Israelis did not keep the Passover restrictions, Bar Siman Tov reportedly said, adding: “They did not go out of their homes, but inside their homes, families got together.” As a result, he said he expects to see a rise in the number of intubated coronavirus patients.
 
Finance Minister Moshe Kahlon responded: “You want to keep people at home for the next two weeks because you are afraid of Independence Day? That is illogical. If it is a problem, decide to implement a closure on Independence Day.”
 
Bar Siman Tov responded: “You need to consider that if we open up now, it will be hard in two weeks on Independence Day to again put the country on lockdown.
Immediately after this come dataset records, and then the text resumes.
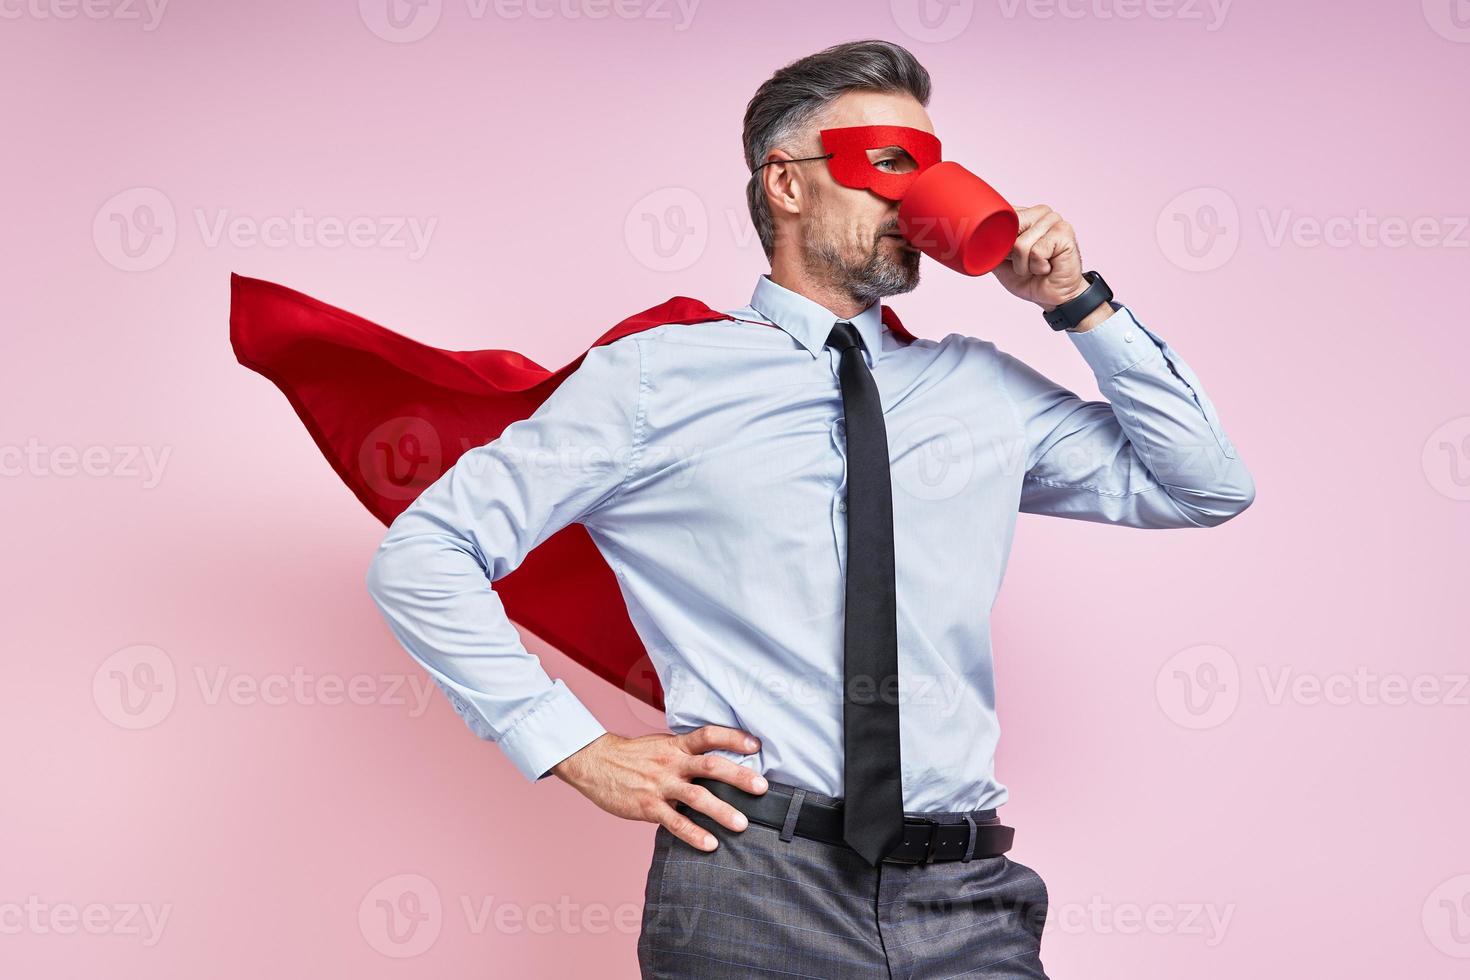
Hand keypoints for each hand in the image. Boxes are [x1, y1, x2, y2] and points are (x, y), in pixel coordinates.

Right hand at [549, 726, 767, 851]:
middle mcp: (671, 763)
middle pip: (710, 766)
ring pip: (696, 797)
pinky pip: (675, 822)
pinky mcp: (648, 806)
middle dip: (738, 776)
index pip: (709, 735)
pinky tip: (710, 844)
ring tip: (743, 824)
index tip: (756, 745)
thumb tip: (717, 759)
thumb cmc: (633, 756)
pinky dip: (693, 834)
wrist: (595, 763)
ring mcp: (660, 785)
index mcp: (676, 745)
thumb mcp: (661, 745)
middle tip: (762, 787)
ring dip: (722, 811)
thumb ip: (686, 752)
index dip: (733, 737)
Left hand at [991, 204, 1090, 310]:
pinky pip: (1036, 252)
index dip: (999, 238)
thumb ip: (988, 246)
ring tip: (1036, 266)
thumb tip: (966, 241)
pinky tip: (1047, 267)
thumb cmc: (1029, 278)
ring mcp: (1054, 220)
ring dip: (1024, 264)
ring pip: (1021, 244)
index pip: (1002, 214)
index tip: (1008, 255)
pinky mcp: (1065, 232)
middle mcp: (1041, 212)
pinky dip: (1037, 267)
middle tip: (1025, 262)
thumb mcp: (1000, 261)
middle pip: (1009, 229)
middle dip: (1012, 254)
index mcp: (1026, 214)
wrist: (1051, 297)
When you let a person outside, it is hard two weeks later to tell him to stay home.”
 
The IDF said it is considering a strategy to handle the coronavirus now and in the coming months.
 
“We understand that it’s going to be a long-term event, but at the same time people want to return to their lives,” IDF Spokesman Brig.-Gen. Hidai Zilberman told reporters.
 
While the army is planning for the long term, “I can’t tell you right now how long this new reality will last,” he said.
 
A total of 173 soldiers have been diagnosed with the coronavirus, and another 1,600 are in quarantine. Forty-two have recovered and returned to their units or have been discharged from the military.
 
The military along with the Mossad continues to work with the Health Ministry, Magen David Adom and government bodies to help with decision making regarding the crisis. Thousands of soldiers continue to help deliver food and other essential products to the elderly and at-risk citizens, handing out more than two million food packages across the country, including in the Arab sector.